His leadership in research and development was crucial to GE at a moment when global competition was intensifying, and many corporate laboratories were cutting back on fundamental research, unable to justify its costs and uncertain relationship to salable products.
Dr. Schmitt, however, believed that fundamental science and the engineering of useful products were inherently interwoven—and that science and engineering in a corporate environment could thrive, when the laboratory and the businesses were connected and could inform each other.
Under his leadership, the great corporate laboratory at GE was an engine of innovation, publishing more than a thousand papers and generating hundreds of patents a year.
His ability to link the disparate realms of business and science did not go unnoticed by the top leadership at GE. In 1982, Dr. Schmitt was appointed Senior Vice President for Science and Technology, combining scientific and corporate roles. He also was a member of the GE Corporate Executive Council.
Indeed, his gifts as a manager of innovation did not escape notice at the highest realms in government. In 1982, he was appointed to the National Science Board by President Ronald Reagan. The National Science Board is the policy-making arm of the National Science Foundation, which makes the nation’s public investments in scientific research. Named to the Chairmanship of the National Science Board in 1984, Dr. Schmitt was one of the most influential thinkers in the nation on the subject of American competitiveness.
He argued persuasively for a much more strategic role for our government in spurring innovation—suggesting a sensible setting of national priorities in science, greater cooperation between industry and government, and federal policies to encourage industrial innovation.
Dr. Schmitt joined the Rensselaer Board of Trustees in 1981. He had barely begun contemplating his planned retirement from GE in 1988, when he was persuaded by the Board to accept the Presidency of Rensselaer Polytechnic Institute at a moment of financial duress for the university. During his five-year tenure as President, this great manager instituted more businesslike practices and put the Rensselaer on a much sounder footing. Working with Trustee and Chairman Emeritus, the late Samuel F. Heffner, Jr. of the Class of 1956, he led a capital campaign that raised $7 million more than its $200 million goal, a year ahead of schedule.

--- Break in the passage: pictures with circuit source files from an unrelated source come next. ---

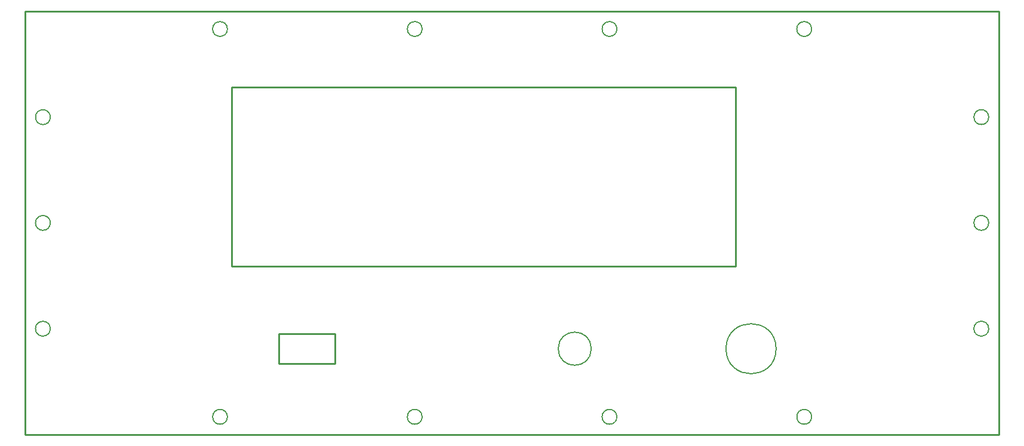
<source format=gbr>
G04*
G04 #@! TF.GenerationSoftware,Altium Limited,Altium Designer,22.4.2 (48)*
G04*
G04 Layer_Color=16711935*
%FSLAX25Y25*%
%MOIN*%
G70*
G04*
G04 #@! TF.SameCoordinates,7D2DC8EA-B838-4804-8774-C6E9DA1BCFE6*
G04*
G04*
G04 #@! TF.FilePolarity,Positive*
G04*
G01*
G75*
%ADD11C,0.00591*%
%ADD12C,0.01000*%
D11*
X241000Y28201D02*
G03*
X241000Y28201I-9252J0D01*
G01*
X344150D02*
G03*
X344150Y28201I-13976J0D01*
G01*
X462850Y39370D02*
G03*
X462850Y39370I-4134J0D01*
G01*
Y98425D02*
G03*
X462850Y98425I-4134J0D01*
G01*
Y157480D02*
G03*
X462850Y157480I-4134J0D01*
G01*
X-61024D02*
G03*
X-61024Y157480I-4134J0D01*
G01*
Y98425D02*
G03*
X-61024Y98425I-4134J0D01*
G01*
Y39370D02*
G03*
X-61024Y39370I-4134J0D01*
G01*
X363981Y-9843D02*
G03*
X363981Y-9843I-4134J0D01*
G01*
X255269D02*
G03*
X255269Y-9843I-4134J0D01*
G01*
X146557D02*
G03*
X146557Y-9843I-4134J0D01*
G01*
X37846D02*
G03*
X37846Y-9843I-4134J0D01*
G01*
Y206693D02*
G03*
X37846Y206693I-4134J0D01*
G01*
X146557D02*
G03*
X146557Y206693I-4134J0D01*
G01*
X255269D02*
G03*
X255269Y206693I-4134J0D01*
G01*
X363981D02*
G03*
X363981Y206693I-4134J0D01*
G01*
D12*
X66394Y19933D02*
X97890D01*
X66394Y36468D02*
X97890D01*
Y19933D02*
Y36468D01*
X66394Y19933D02*
Y36468D01*
X40063Y74079D02*
Y174110D01*
X321512D01*
Y74079D02*
Y174110D01*
X40063Y74079D02*
X321512D01*
X-75000Y216535D02*
X468559D01*
Y-19685D02*
Y216535D01*
X-75000Y-19685D02*
X468559D01*
X-75000D02*
Y216535D01*
M02*

</source>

He was a pioneer, as well, of virtual learning, allowing students working for corporations such as IBM and GE to take Rensselaer courses electronically. During his tenure, Rensselaer established the Lighting Research Center, a Center for Advanced Technology in Automation and Robotics, and a Manufacturing Technology Center.

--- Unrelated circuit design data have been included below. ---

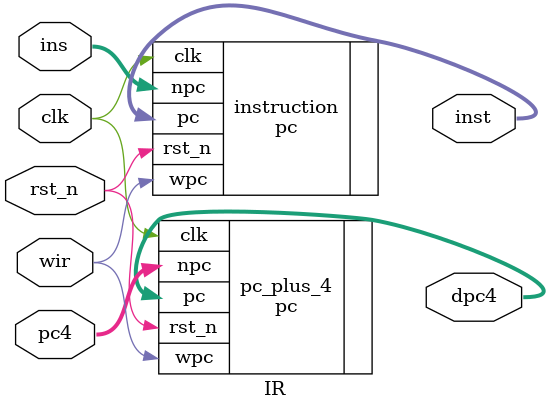
<source format=v>
`timescale 1ns / 1ps
module IR(
	input [31:0]pc4, ins,
	input wir, clk, rst_n,
	output [31:0]dpc4, inst
);	

pc pc_plus_4(
	.npc(pc4),
	.clk(clk),
	.wpc(wir),
	.rst_n(rst_n),
	.pc(dpc4)
);
	
pc instruction(
	.npc(ins),
	.clk(clk),
	.wpc(wir),
	.rst_n(rst_n),
	.pc(inst)
);
	



endmodule

</source>
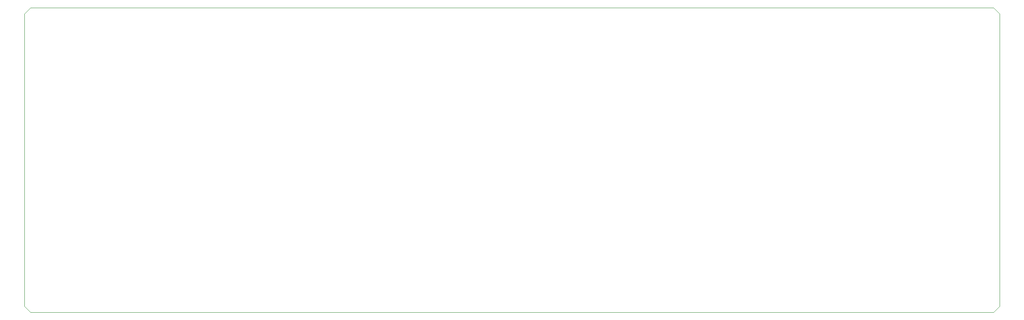
<source format=gbr>
%TF.GenerationSoftware,KiCad,Pcbnew,(5.1.9)-1*%
%TF.CreationDate,2021-03-18T23:59:30+01:00*%
%TF.ProjectId,extensioncard,65787465-6e73-4696-9f6e-636172642e6b,rev?*%
%TF.SameCoordinates,Original*%
%TF.FileFunction,Profile,NP*%
%FSLAX46Y46*%
G04 Gerber Fmt 4.6, Leading zero omitted, Abs format (unit mm)*
G04 Created by KiCad (PCBNEW (5.1.9)-1) date 2021-03-18 23:59:30*
%MOMM*%
%LPD*%
G01*
G04 APERTURE LIST*
%TA.AperFunction,Profile*%
%ADD10C,0.050000*%
%TD*%
G04 APERTURE END LIST*
D10*
X241300000Y-71120000D02*
X241300000Y-132080000D01*
X240030000Y-69850000D02*
X241300000Y-71120000D01*
X39370000Y-69850000D02*
X240030000Y-69850000D01*
X38100000Y-71120000D02*
X39370000Y-69850000D01*
X38100000Y-132080000D02*
X38100000Y-71120000D01*
X39370000Y-133350000D02*
X38100000Y-132080000D01*
X240030000Y-133350000D02*
X39370000Y-133350000D01*
X241300000Y-132080000D02*
X240030000Y-133350000D01*
M02*

</source>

He brought a national perspective to his Presidency of Rensselaer—and brought Rensselaer national attention.
But he also brought great warmth to his time at Rensselaer. Students camping out on mattresses and sleeping bags in front of the Union in order to be the first to buy season tickets for the Engineers—in that great Rensselaer tradition known as the Hockey Line—were somewhat startled to be served “breakfast in bed” by President Schmitt.
He also offered Rensselaer great generosity: Dr. and Mrs. Schmitt endowed the Claire and Roland Schmitt Scholarship, for students who demonstrate leadership, and the Claire and Roland Schmitt Distinguished Professorship, which is held by Dr. Boleslaw Szymanski of our Department of Computer Science.
Every successive university president builds on what has come before. Dr. Schmitt made a firm foundation for that build.
With a bent, always, towards practical improvements—with a remarkable clarity of vision—and with a great imagination for what could be—Dr. Roland W. Schmitt helped to lead Rensselaer into the future.
He is an unforgettable part of the history of Rensselaer Polytechnic Institute. And we are very, very proud to call him one of our own.